Reversal of Fortune for Bangkok; Southeast Asia gets whipsawed by global money flows
August 21, 2013 Leave a comment
August 20, 2013, 12:36 p.m. ET
Reversal of Fortune for Bangkok
Southeast Asia gets whipsawed by global money flows.
The land of smiles is not in a cheerful mood. Second quarter data out of Thailand on Monday showed that the economy contracted for a second time on a quarter-on-quarter basis, which was worse than expected and puts it technically in recession. The government has cut its growth forecast for the year to a range of 3.8% to 4.3% from its previous estimate of 4.2% to 5.2%. The main stock index dropped 3.3% on Monday and 2% on Tuesday.Thailand is a useful case study for Southeast Asia, as it suffers from the same malaise that has hit its neighbors. A year ago it was a favorite with investors and posting healthy growth, so what happened?
One explanation is the slowdown in external trade, especially with the Chinese economy. Beijing’s post-2008 stimulus led to a construction boom that benefited Southeast Asia. That has now run out of bank credit, and while China officially continues to grow at more than 7%, Beijing’s data are highly suspect. Proxy indicators such as electricity use suggest Asia’s main engine of growth is sputtering.
Also like its neighbors, Thailand is a victim of the global tsunamis of money unleashed by the U.S. Federal Reserve. A year ago as quantitative easing was the order of the day, the Bank of Thailand was faced with an economy that seemed on the verge of overheating with 6.5% growth for the year, yet it dared not raise rates as foreign investment flooded in and the baht strengthened.

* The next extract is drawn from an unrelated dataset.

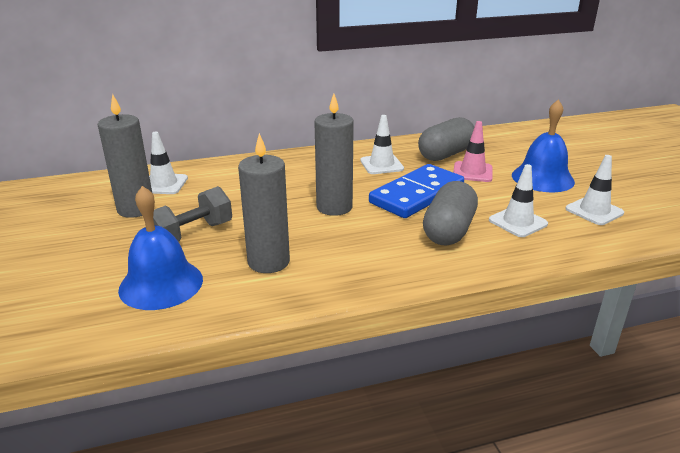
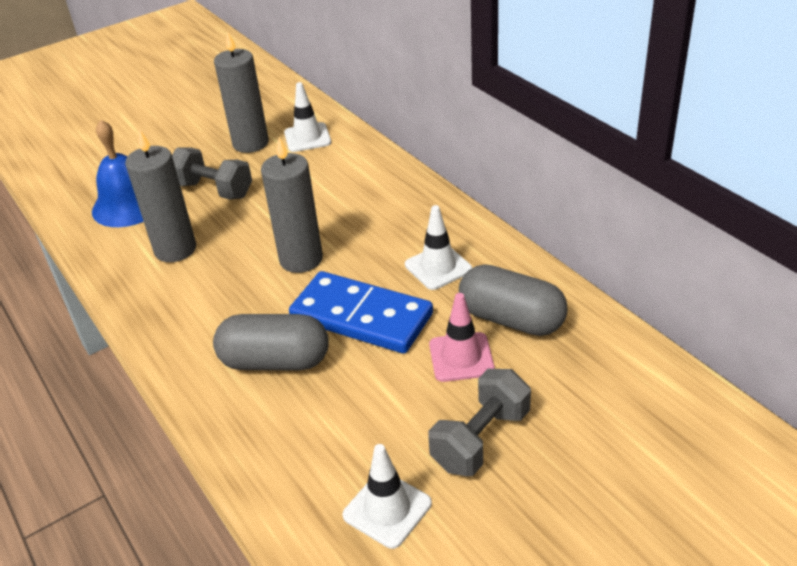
camera: 75 degrees right, 10 degrees up
(518, 222) = (319, 423): white traffic cone -> none
(542, 178) = (480, 439): blue bell -> grey dumbbell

Now that Fed tapering is the new theme, Thai central bankers face the opposite dilemma as they meet Wednesday. The domestic economy could use a boost, but the baht is weakening. The easy money of the past few years has also resulted in a run-up in household consumer debt. So the BOT will probably leave rates unchanged.
The good times also made it possible for politicians to indulge in a bout of spending. The reconstruction from 2011’s flooding was largely justified, although some waste crept in. The government tried to goose consumption with subsidies, for instance for first-time car buyers. The biggest problem is the rice-pledging scheme by which Prime Minister Yingluck Shinawatra‘s government pays farmers 50% more than the market price for grain.
Officials claimed they would corner the world market and sell at a profit. Instead, other rice-growing countries stepped up their production and stole Thailand’s crown as the top exporter. Now the rice is sitting in warehouses and will soon rot if not consumed. The World Bank predicts the program will lose up to $5 billion annually.
That feeds into concerns about weak governance in the region. As John Kurtz and James Van Zorge of A.T. Kearney wrote in these pages last week, Indonesia is paying a price for hubris during the boom. Jakarta indulged in resource nationalism, squeezing foreign mining companies. Now the commodities boom is at an end or at least on hiatus, and the lines of investors waiting for project approvals have evaporated. Reforms are needed to shore up Indonesia’s reputation as a predictable jurisdiction for investment.
Southeast Asia must also contend with the perennial questions about political stability. Rumors of a coup flew in Bangkok a few weeks ago, leading the police to detain several people for their Facebook posts. Prime Minister Yingluck’s party tabled a bill to amnesty those who committed crimes during the civil strife since 2006, and that has royalists on alert to stop her brother, former Prime Minister Thaksin Shinawatra, from returning from exile. Some investment is on hold, waiting to see how this plays out.
The lesson for Thailand and its neighbors is the familiar one that they need to tread a careful path among the great powers. Since they can’t avoid being whipsawed by U.S. and Chinese policies, the best recourse is to put their own houses in order so investors won’t panic when the money flows reverse direction.